* **EXERCISE REQUIREMENTS**: Repeat every line of the entries below, keeping each character and line break unchanged.

─── INFORMATION SUPPLIED

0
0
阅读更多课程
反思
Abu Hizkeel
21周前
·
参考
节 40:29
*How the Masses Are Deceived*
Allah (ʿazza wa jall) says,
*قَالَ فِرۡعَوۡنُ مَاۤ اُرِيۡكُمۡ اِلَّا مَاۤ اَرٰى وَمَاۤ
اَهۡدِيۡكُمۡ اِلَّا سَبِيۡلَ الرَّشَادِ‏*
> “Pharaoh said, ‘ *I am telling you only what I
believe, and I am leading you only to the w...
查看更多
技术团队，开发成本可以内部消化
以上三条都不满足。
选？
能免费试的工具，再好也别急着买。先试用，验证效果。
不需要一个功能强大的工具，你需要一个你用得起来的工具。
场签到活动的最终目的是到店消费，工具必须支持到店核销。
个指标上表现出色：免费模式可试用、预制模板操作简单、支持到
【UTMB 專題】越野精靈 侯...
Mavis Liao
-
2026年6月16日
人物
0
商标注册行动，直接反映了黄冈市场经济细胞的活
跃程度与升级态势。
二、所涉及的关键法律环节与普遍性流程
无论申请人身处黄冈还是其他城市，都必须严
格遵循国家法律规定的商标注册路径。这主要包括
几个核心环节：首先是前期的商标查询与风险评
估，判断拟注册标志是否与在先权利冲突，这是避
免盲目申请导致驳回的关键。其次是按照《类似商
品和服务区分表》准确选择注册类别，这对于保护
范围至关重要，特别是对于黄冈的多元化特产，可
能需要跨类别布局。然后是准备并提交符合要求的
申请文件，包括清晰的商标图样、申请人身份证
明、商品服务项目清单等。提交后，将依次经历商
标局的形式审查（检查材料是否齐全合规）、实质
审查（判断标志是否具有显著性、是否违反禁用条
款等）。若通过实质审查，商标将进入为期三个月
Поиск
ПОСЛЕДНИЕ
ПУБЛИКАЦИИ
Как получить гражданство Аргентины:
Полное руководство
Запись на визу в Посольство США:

──────

* **EXPECTED ANSWER**:
0
0
阅读更多课程
反思
Abu Hizkeel
21周前
·
参考
节 40:29
*How the Masses Are Deceived*
Allah (ʿazza wa jall) says,
*قَالَ فِرۡعَوۡنُ مَاۤ اُرِيۡكُمۡ اِلَّا مَاۤ اَرٰى وَمَاۤ
اَهۡدِيۡكُمۡ اِلَّا سَبِيۡلَ الرَّشَادِ‏*
> “Pharaoh said, ‘ *I am telling you only what I
believe, and I am leading you only to the w...
查看更多
技术团队，开发成本可以内部消化
以上三条都不满足。
选？
能免费试的工具，再好也别急着买。先试用，验证效果。
不需要一个功能强大的工具，你需要一个你用得起来的工具。
场签到活动的最终目的是到店消费，工具必须支持到店核销。
个指标上表现出色：免费模式可试用、预制模板操作简单、支持到
【UTMB 專題】越野精靈 侯...
Mavis Liao
-
2026年6月16日
人物
0
商标注册行动，直接反映了黄冈市场经济细胞的活
跃程度与升级态势。
二、所涉及的关键法律环节与普遍性流程
无论申请人身处黄冈还是其他城市，都必须严
格遵循国家法律规定的商标注册路径。这主要包括
几个核心环节：首先是前期的商标查询与风险评
估，判断拟注册标志是否与在先权利冲突，这是避
免盲目申请导致驳回的关键。其次是按照《类似商
品和服务区分表》准确选择注册类别，这对于保护
范围至关重要，特别是对于黄冈的多元化特产，可
能需要跨类别布局。然后是准备并提交符合要求的
申请文件，包括清晰的商标图样、申请人身份证
明、商品服务项目清单等。提交后，将依次经历商
标局的形式审查（检查材料是否齐全合规）、实质
审查（判断标志是否具有显著性、是否违反禁用条
款等）。若通过实质审查，商标将进入为期三个月
Поиск
ПОСЛЕДНИЕ
ПУБЛИКАЦИИ
Как получить гражданство Аргентины:
Полное руководство
Запись на визу в Посольство США:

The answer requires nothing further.